The CERT Coordination Center at Carnegie Mellon University found that VPN apps built by Cisco, Palo Alto Networks, F5 Networks and Pulse Secure insecurely store authentication tokens and session cookies in memory or log files. The U.S. Department of Homeland Security's cybersecurity division issued an alert following the publication of the CERT report. Cisco has denied that it is impacted by the flaw.
CERT said that VPN applications from Check Point Software Technologies and pfSense were not affected by this vulnerability. The status of VPN applications from more than 200 other vendors, however, remains unknown, according to CERT.
If an attacker has persistent access to a VPN user's endpoint or exfiltrates the cookie using other methods, they could replay the session and bypass other authentication methods, according to CERT. An attacker with a stole tokens would have access to the same company apps, systems and data as a legitimate user does through their VPN session, CERT said.

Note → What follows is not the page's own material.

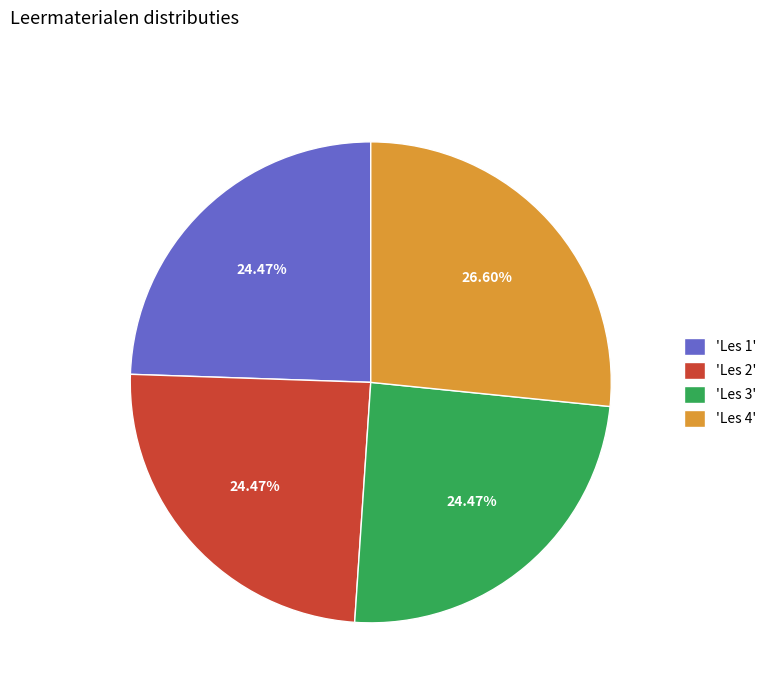

Which category has the biggest portion of the pie?

'Les 4'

CERT said that Cisco AnyConnect 4.7.x and prior store the session cookie incorrectly in memory. A company spokesperson, however, told CRN that Cisco investigated this issue and determined Cisco AnyConnect is not vulnerable to the behavior described in the vulnerability note from CERT.
CERT also found that Palo Alto Networks GlobalProtect Agent 4.1.0 for Windows and GlobalProtect Agent 4.1.10 and earlier for macOS0 store the session cookie incorrectly in both memory and log files.
Palo Alto Networks confirmed that its agent was vulnerable, and encouraged Windows users to update to GlobalProtect Agent 4.1.1 and macOS users to update to GlobalProtect Agent 4.1.11 or later, for which a patch is available.
"Palo Alto Networks follows Coordinated Vulnerability Disclosure and the security of our customers is of the utmost importance to us," a company spokesperson told CRN. "Once we were notified by CERT/CC of an issue affecting multiple vendors, we worked with them on the timing of the release of our security advisory."
Similarly, Pulse Secure Connect Secure prior to 8.1R14, 8.2, 8.3R6, and 9.0R2 were found by CERT to be storing the session cookie incorrectly in both memory and log files.
The company acknowledged that the vulnerability exists in: Pulse Connect Secure 9.0R1 – 9.0R2, 8.3R1 – 8.3R6, and 8.1R1 – 8.1R13; as well as Pulse Desktop Client 9.0R1 – 9.0R2 and 5.3R1 – 5.3R6, and said customers should upgrade to a fixed version of Pulse Desktop Client or Pulse Connect Secure. Pulse Desktop Client only needs a client-side fix, the company said, and doesn't require a server-side upgrade.
"This vulnerability had previously been resolved and Pulse Secure has issued a Security Advisory," a Pulse Secure spokesperson said.
F5 Networks, meanwhile, has been aware of the insecure memory storage on its BIG-IP APM, BIG-IP Edge Gateway, and FirePass products since February 2014, but never pursued a patch. Instead, the company recommended that users rely on a one-time password or two-factor authentication instead of password-based authentication.
As for the insecure log storage, F5 Networks has been aware of the issue in its BIG-IP APM system since December 2017 and fixed it in version 12.1.3 and 13.1.0 and onwards. The company didn't respond to a request for additional comment.